Requirement -
Please rewrite the passage of the forum thread on US passport fees below from "## US Wife (May" to "find the information.", changing "NatWest" to "Lloyds" each time it appears.

Hi. I have recently needed to renew my US passport and hadn't realised the payment method had changed. After panicking a bit from what I had seen on threads from fellow ex-pats, I have been able to get the USD international money order from The Halifax in 2 days! So relieved. I don't know if you need to have an account with them (I have one), but I had tried the Post Office and HSBC with no luck.


----------



## US Wife (May 30, 2018)

*Foreign Draft for US Passport Fees*

I have just found a solution to the problem of getting a banker's draft in US Dollars to pay the US passport fees in the UK. Despite talking to someone on the phone at NatWest who was unable to help and new nothing about a foreign banker's draft, I stumbled across this link:

*So apparently I am not able to post links, but if you search *foreign drafts* on the NatWest Personal Banking website, you will be able to find the information.

Data extract -
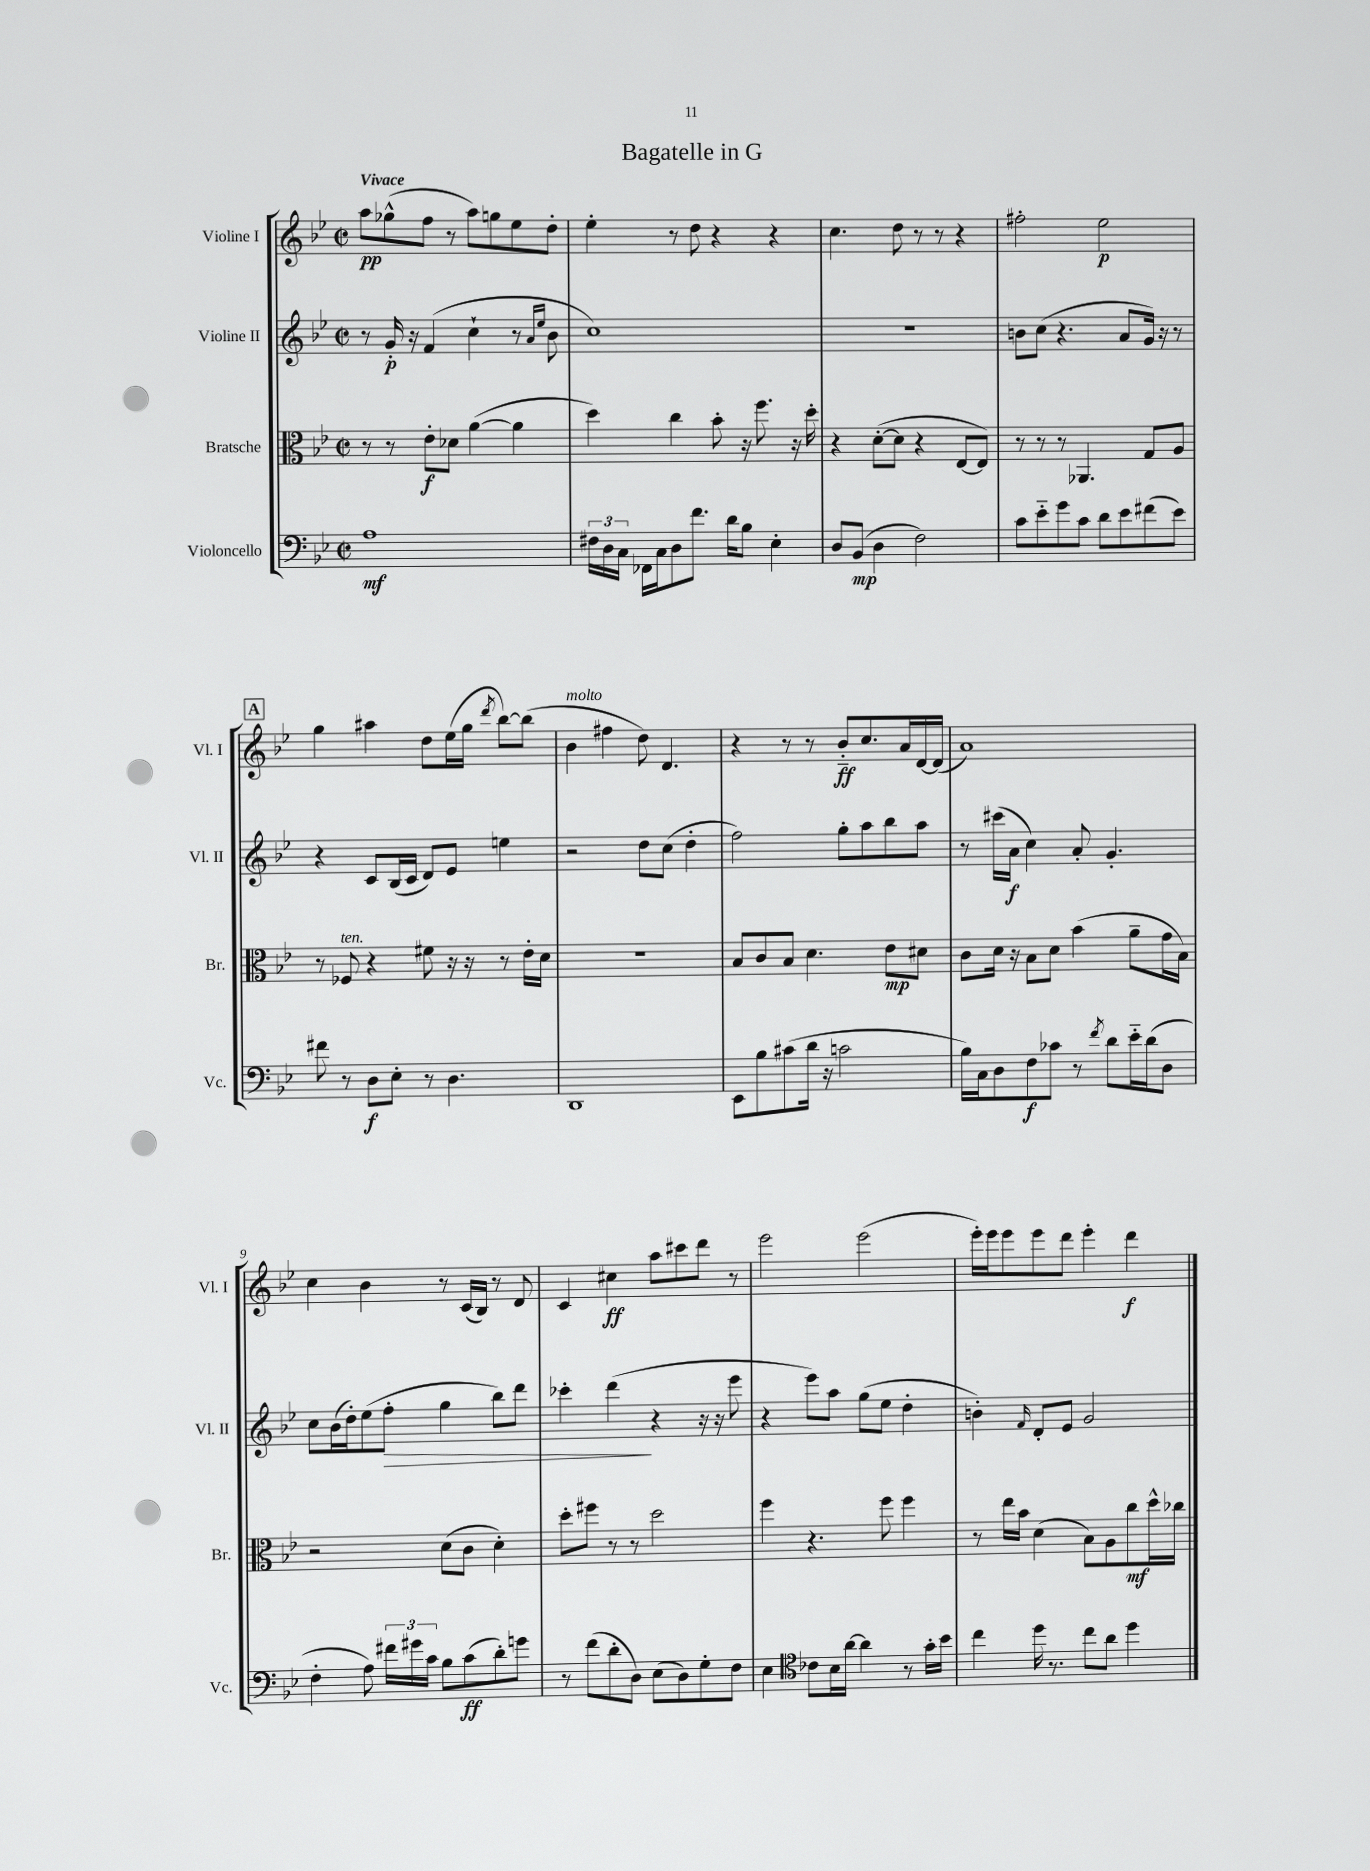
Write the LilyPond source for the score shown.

Problem solution -
## US Wife (May 30, 2018)

*Foreign Draft for US Passport Fees*

I have just found a solution to the problem of getting a banker's draft in US Dollars to pay the US passport fees in the UK. Despite talking to someone on the phone at Lloyds who was unable to help and new nothing about a foreign banker's draft, I stumbled across this link:

*So apparently I am not able to post links, but if you search *foreign drafts* on the Lloyds Personal Banking website, you will be able to find the information.